--- START Document passage ---
Check early stopping metric in the beginning of the training (#542)

* Early stopping fix * Update trainer.py * Don't force validation sanity check * fix tests * update * Added early_stopping check_metrics * Updated docs * Update docs * Do not call early stopping when validation is disabled Co-authored-by: William Falcon <waf2107@columbia.edu>
2020-01-23 19:12:51 +03:00 · 2020-01-23 19:12:51 +03:00 · 50881c0b31
parent 588ad83771
commit 50881c0b31
6 changed files with 65 additions and 22 deletions
--- a/pytorch_lightning/callbacks/pt_callbacks.py
+++ b/pytorch_lightning/callbacks/pt_callbacks.py
@ -71,21 +71,23 @@ class EarlyStopping(Callback):
    Stop training when a monitored quantity has stopped improving.

    Args:
-        monitor (str): quantity to be monitored.
+        monitor (str): quantity to be monitored. Default: ``'val_loss'``.
        min_delta (float): minimum change in the monitored quantity
            to qualify as an improvement, i.e. an absolute
-            change of less than min_delta, will count as no
-            improvement.
+            change of less than `min_delta`, will count as no
+            improvement. Default: ``0``.
        patience (int): number of epochs with no improvement
-            after which training will be stopped.
-        verbose (bool): verbosity mode.
+            after which training will be stopped. Default: ``0``.
+        verbose (bool): verbosity mode. Default: ``0``.
        mode (str): one of {auto, min, max}. In `min` mode,
            training will stop when the quantity
            monitored has stopped decreasing; in `max`
            mode it will stop when the quantity
            monitored has stopped increasing; in `auto`
            mode, the direction is automatically inferred
-            from the name of the monitored quantity.
--- END Document passage ---
:: What is asked ::
**a)** Answer these questions about the early-stopping commit:
(i) How many files did the commit change, and how many additions and deletions did it make?
(ii) What default does the revised docstring give for `monitor`?
(iii) What is the hash of the commit's parent?
**b)** Name every argument listed under "Args:" in the EarlyStopping docstring shown in the early-stopping commit.
**c)** Extend the early-stopping commit diff past its last line, in the same diff format.
--- START Extracted records ---
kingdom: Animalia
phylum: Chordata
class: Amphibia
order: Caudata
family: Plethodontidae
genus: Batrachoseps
--- END Extracted records ---
--- START Extracted records ---
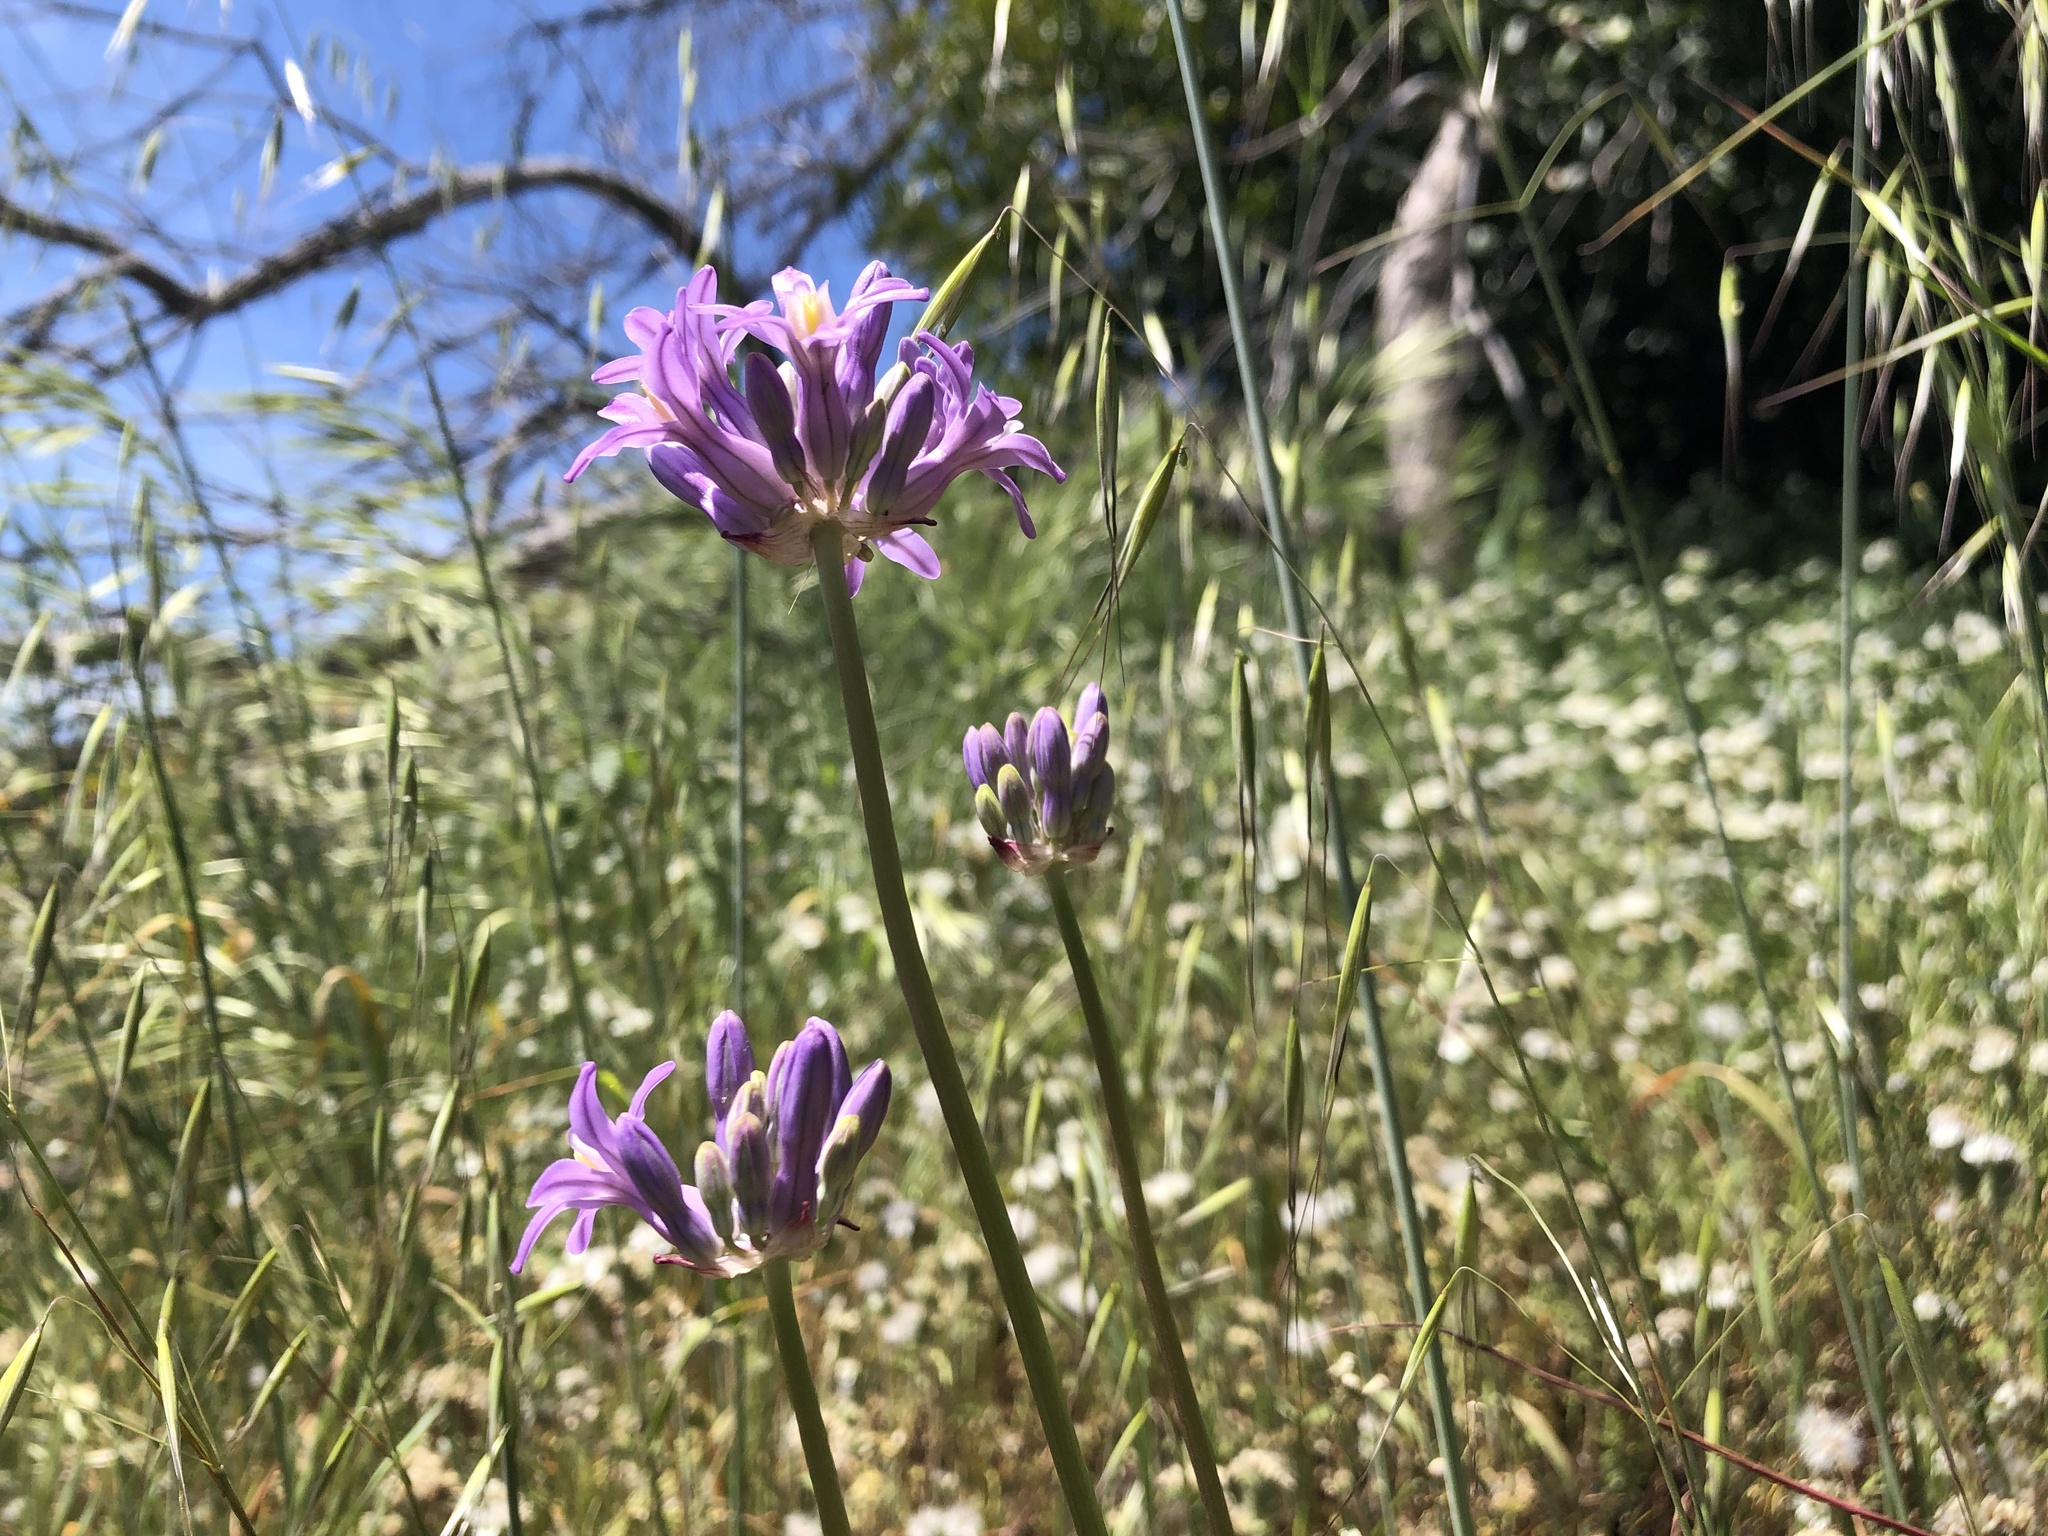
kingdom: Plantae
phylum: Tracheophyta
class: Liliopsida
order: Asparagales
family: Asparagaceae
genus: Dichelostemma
--- END Extracted records ---
--- START Extracted records ---
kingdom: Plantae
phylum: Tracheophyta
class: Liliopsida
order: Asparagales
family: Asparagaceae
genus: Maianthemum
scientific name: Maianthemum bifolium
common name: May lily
--- END Extracted records ---
:: Responses per task ::
**a)**
(i) 6 files, with 65 additions and 22 deletions.
(ii) ``'val_loss'``
(iii) 588ad83771

**b)** monitor, min_delta, patience, verbose, mode

**c)**
+            from the name of the monitored quantity. Default: ``'auto'``.
+        strict (bool): whether to crash the training if `monitor` is
+            not found in the metrics. Default: ``True``.

    Example::

@ -97,18 +99,20 @@ class EarlyStopping(Callback):
    """

    def __init__(self, monitor='val_loss',
-                 min_delta=0.0, patience=0, verbose=0, mode='auto'):
+                 min_delta=0.0, patience=0, verbose=0, mode='auto', strict=True):
        super(EarlyStopping, self).__init__()

        self.monitor = monitor
        self.patience = patience
        self.verbose = verbose
+        self.strict = strict
        self.min_delta = min_delta
        self.wait = 0
        self.stopped_epoch = 0

        if mode not in ['auto', 'min', 'max']:
-            logging.info(f'EarlyStopping mode {mode} is unknown, fallback to auto mode.')
+            if self.verbose > 0:
+                logging.info(f'EarlyStopping mode {mode} is unknown, fallback to auto mode.')
            mode = 'auto'

        if mode == 'min':
@ -128,6 +132,22 @@ class EarlyStopping(Callback):

        self.on_train_begin()

+    def check_metrics(self, logs):
+        monitor_val = logs.get(self.monitor)
+        error_msg = (f'Early stopping conditioned on metric `{self.monitor}`'
+                     f' which is not available. Available metrics are:'
+                     f' `{"`, `".join(list(logs.keys()))}`')
+
+        if monitor_val is None:
+            if self.strict:
+                raise RuntimeError(error_msg)
+            elif self.verbose > 0:
+                warnings.warn(error_msg, RuntimeWarning)
+
+            return False
+
+        return True
+
    def on_train_begin(self, logs=None):
        # Allow instances to be re-used
        self.wait = 0
@ -135,16 +155,11 @@ class EarlyStopping(Callback):
        self.best = np.Inf if self.monitor_op == np.less else -np.Inf

    def on_epoch_end(self, epoch, logs=None):
-        current = logs.get(self.monitor)
        stop_training = False
-        if current is None:
-            warnings.warn(
-                f'Early stopping conditioned on metric `{self.monitor}`'
-                f' which is not available. Available metrics are: {",".join(list(logs.keys()))}',
-                RuntimeWarning)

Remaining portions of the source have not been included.